The first two properties follow almost immediately from the measurability definition:

Let $Q\in {\mathcal {P}}(\Omega )$ be arbitrary. Because of $\eta (\emptyset )=0$ and $Q\subseteq \Omega$ we have that:

\eta (Q)=\eta (Q)+\eta (\emptyset )=\eta (Q\cap \Omega )+\eta (Q\setminus \Omega )

Let now $A\in {\mathcal {M}}(\eta )$ . Using the equivalent measurability condition $\eta (Q)=\eta (Q\cap A)+\eta (Q\cap A^{c})$ , we see that for symmetry reasons $A\in {\mathcal {M}}(\eta )\iff A^{c}\in {\mathcal {M}}(\eta )$ .

Finally, let $A,B\in {\mathcal {M}}(\eta )$ and $Q\in {\mathcal {P}}(\Omega )$ be arbitrary. Multiple application of the property " $\eta$ -measurable subset" yields:

{\begin{aligned}\eta (Q)&=\eta (Q\cap A)+\eta (Q\cap A^{c})\\[0.3em]&=\eta (Q\cap A)+\eta (Q\cap A^{c}\cap B)+\eta (Q\cap A^{c}\cap B^{c})\\[0.3em]&=\eta (Q\cap (A\cup B)\cap A)+\eta (Q\cap (A\cup B)\cap A^{c})+\eta (Q\cap (A\cup B)^{c})\\[0.3em]&=\eta (Q\cap (A\cup B))+\eta (Q\cap (A\cup B)^{c})\end{aligned}}

So we already have a $\sigma$ -algebra without " $\sigma$ ": all that is missing is the closedness with respect to countably infinite unions. A set system with these properties is accordingly called an algebra:

An algebra relates to a $\sigma$ -algebra like a ring relates to a $\sigma$ -ring. The " $\sigma$ " means "countably infinite instead of finite operations are allowed".

Definition (Algebra)

A set system ${\mathcal {A}}\subseteq {\mathcal {P}}(\Omega )$ is called an algebra, if:

$\Omega \in {\mathcal {M}}(\eta )$
$A\in {\mathcal {M}}(\eta )\implies A^{c}\in {\mathcal {M}}(\eta )$
$A,B\in {\mathcal {M}}(\eta )\implies A\cup B\in {\mathcal {M}}(\eta )$

Inductively, from $A,B\in {\mathcal {M}}(\eta )\implies A\cup B\in {\mathcal {M}}(\eta )$ follows naturally the closedness with respect to any finite union.
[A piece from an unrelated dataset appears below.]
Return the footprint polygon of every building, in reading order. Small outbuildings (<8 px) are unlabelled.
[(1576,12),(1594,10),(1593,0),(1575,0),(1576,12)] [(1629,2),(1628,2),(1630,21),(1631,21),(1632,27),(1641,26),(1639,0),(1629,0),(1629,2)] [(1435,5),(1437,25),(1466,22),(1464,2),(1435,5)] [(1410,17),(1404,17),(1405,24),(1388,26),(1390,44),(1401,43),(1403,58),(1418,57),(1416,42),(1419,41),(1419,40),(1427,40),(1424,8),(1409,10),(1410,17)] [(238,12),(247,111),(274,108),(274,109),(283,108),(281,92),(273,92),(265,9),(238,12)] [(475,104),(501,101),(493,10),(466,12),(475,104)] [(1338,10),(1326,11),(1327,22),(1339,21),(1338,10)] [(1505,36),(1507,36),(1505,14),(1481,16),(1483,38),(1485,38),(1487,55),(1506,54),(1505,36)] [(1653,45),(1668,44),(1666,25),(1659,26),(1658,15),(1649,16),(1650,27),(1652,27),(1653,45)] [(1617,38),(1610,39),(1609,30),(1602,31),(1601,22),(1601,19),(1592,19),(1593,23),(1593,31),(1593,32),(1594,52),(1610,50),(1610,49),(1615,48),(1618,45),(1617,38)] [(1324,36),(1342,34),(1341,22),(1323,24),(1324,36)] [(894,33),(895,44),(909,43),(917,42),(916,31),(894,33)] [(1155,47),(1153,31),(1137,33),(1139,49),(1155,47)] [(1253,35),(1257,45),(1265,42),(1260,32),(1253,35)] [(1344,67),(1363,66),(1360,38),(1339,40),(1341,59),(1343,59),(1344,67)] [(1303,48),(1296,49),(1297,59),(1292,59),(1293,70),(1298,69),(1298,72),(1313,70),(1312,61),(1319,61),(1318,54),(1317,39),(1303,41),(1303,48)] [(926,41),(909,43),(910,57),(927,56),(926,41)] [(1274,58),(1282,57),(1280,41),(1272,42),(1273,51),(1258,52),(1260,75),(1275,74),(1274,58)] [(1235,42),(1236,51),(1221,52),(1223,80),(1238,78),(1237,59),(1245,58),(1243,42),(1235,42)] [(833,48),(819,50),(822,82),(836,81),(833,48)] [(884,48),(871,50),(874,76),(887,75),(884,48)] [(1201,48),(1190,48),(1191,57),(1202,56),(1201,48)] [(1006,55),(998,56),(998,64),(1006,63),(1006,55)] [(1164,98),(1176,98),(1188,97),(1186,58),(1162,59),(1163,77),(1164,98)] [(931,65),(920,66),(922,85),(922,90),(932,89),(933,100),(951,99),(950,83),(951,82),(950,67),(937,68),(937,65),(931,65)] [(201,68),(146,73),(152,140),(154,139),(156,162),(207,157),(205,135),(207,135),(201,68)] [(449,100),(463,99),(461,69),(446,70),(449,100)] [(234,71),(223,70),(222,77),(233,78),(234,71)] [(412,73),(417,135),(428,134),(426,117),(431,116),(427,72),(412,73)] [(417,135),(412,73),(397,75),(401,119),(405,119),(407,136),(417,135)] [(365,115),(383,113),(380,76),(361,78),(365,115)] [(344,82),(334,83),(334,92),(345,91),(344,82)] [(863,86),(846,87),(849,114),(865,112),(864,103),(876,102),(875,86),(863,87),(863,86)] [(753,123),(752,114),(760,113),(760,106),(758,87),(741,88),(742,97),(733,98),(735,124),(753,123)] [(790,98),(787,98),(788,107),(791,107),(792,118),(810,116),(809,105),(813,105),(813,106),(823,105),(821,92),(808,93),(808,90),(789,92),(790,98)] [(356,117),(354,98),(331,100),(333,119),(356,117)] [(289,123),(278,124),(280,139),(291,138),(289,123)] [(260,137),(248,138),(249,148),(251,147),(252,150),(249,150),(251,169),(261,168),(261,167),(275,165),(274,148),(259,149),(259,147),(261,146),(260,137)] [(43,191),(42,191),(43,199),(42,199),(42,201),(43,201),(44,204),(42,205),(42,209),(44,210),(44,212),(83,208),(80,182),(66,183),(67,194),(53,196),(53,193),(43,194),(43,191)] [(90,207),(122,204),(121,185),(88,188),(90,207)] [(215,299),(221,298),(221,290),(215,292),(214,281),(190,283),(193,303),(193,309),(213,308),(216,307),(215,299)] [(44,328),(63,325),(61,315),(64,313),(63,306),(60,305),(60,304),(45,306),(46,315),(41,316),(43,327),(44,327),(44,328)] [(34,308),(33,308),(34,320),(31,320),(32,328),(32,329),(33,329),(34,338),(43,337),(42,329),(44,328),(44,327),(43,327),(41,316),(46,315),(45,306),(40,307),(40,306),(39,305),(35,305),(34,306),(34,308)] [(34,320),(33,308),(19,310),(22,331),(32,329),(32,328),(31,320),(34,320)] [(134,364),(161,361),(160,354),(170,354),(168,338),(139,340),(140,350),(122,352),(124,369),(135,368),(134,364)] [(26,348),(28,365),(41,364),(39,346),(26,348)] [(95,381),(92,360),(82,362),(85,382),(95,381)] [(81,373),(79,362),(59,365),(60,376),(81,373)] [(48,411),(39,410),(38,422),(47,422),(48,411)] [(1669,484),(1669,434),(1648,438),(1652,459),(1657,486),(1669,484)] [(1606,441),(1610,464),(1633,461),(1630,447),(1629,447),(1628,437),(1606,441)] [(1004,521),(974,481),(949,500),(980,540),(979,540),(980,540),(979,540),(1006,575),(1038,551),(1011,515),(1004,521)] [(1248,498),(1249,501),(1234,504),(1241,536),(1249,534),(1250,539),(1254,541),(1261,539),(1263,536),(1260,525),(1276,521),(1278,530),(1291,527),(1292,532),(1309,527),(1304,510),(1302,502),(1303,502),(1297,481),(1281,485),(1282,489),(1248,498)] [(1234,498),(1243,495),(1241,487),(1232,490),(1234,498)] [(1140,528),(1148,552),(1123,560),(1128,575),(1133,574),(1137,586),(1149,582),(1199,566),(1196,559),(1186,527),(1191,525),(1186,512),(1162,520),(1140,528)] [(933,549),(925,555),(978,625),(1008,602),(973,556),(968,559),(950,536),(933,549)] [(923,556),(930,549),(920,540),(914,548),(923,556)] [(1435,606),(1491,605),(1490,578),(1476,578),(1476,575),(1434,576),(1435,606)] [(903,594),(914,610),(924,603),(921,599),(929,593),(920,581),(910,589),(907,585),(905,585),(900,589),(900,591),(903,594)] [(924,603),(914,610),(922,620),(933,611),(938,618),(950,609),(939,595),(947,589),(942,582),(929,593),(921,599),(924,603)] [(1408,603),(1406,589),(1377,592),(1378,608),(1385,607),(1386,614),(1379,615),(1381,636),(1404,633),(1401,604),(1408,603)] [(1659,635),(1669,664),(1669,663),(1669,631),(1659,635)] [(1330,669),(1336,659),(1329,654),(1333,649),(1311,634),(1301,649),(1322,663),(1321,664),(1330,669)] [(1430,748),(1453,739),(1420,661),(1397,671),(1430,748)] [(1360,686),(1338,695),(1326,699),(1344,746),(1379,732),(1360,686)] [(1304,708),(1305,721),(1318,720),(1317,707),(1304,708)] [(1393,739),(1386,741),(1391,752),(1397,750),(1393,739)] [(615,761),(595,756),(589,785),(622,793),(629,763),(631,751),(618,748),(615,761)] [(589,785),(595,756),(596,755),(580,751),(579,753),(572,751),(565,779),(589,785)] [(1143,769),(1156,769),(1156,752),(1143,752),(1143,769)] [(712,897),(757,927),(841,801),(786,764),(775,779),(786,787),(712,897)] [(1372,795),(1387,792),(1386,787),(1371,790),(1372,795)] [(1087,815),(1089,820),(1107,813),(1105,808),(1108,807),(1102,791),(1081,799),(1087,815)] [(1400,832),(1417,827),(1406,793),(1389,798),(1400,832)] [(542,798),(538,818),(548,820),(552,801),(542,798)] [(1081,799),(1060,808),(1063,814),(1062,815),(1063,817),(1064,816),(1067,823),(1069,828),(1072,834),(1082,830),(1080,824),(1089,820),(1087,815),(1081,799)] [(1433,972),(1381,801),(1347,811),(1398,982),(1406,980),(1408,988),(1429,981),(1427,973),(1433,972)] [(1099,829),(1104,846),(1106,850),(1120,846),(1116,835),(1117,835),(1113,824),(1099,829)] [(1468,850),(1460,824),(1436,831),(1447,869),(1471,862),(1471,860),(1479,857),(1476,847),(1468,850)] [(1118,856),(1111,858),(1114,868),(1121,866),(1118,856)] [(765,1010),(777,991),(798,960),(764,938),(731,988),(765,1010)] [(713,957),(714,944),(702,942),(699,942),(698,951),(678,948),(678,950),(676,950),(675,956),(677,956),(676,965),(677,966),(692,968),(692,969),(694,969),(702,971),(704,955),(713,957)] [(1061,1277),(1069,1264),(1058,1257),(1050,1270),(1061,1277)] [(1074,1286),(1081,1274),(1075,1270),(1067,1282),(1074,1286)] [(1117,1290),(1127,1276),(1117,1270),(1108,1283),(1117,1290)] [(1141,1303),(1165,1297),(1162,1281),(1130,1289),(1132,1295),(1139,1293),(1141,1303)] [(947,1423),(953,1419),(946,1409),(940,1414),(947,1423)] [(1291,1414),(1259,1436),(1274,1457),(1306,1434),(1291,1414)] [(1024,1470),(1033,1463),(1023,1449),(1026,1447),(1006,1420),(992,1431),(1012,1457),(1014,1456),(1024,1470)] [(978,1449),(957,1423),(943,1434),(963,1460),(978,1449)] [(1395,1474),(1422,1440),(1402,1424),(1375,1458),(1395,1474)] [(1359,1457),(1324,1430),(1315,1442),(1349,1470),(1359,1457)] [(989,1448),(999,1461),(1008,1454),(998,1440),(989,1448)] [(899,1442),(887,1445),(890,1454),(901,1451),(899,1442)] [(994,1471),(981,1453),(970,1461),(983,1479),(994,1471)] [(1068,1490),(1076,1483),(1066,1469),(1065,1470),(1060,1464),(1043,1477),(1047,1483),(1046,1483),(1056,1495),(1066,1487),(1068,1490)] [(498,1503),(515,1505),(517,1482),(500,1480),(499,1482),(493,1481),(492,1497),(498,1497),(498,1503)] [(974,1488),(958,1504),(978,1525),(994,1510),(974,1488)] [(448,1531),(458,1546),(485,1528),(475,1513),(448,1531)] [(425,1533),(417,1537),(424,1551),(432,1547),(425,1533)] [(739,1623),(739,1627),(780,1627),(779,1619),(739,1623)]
Remember: every algebra is a ring. Every ring ${\mathcal {R}}$ with $\Omega \in {\mathcal {R}}$ is an algebra.

In summary, we found that:

Theorem (Intermediate result)

Let $\eta :{\mathcal {P}}(\Omega )\to [0,\infty ]$ be an outer content. Then ${\mathcal {M}}(\eta )$ is an algebra and $\eta$ is finitely additive, so it is a volume on it.

Recall: A $\sigma$ -algebra contains the basic set $\Omega$ and all limiting sets within it.
Recall: An algebra (of sets) also must contain $\Omega$ . But limits of sets need not be included.

$\sigma$ -sub-additivity and outer volumes[Bearbeiten]

At this point, we have come quite far. Only the $\sigma$ -additivity and closure with respect to countable unions is missing in order to get a measure. It is tempting to just take the limit $n\to \infty$ and conclude that we have the same properties for countably infinite sets. But it is not clear whether subadditivity (as generalized monotonicity) is preserved when going over to limit values!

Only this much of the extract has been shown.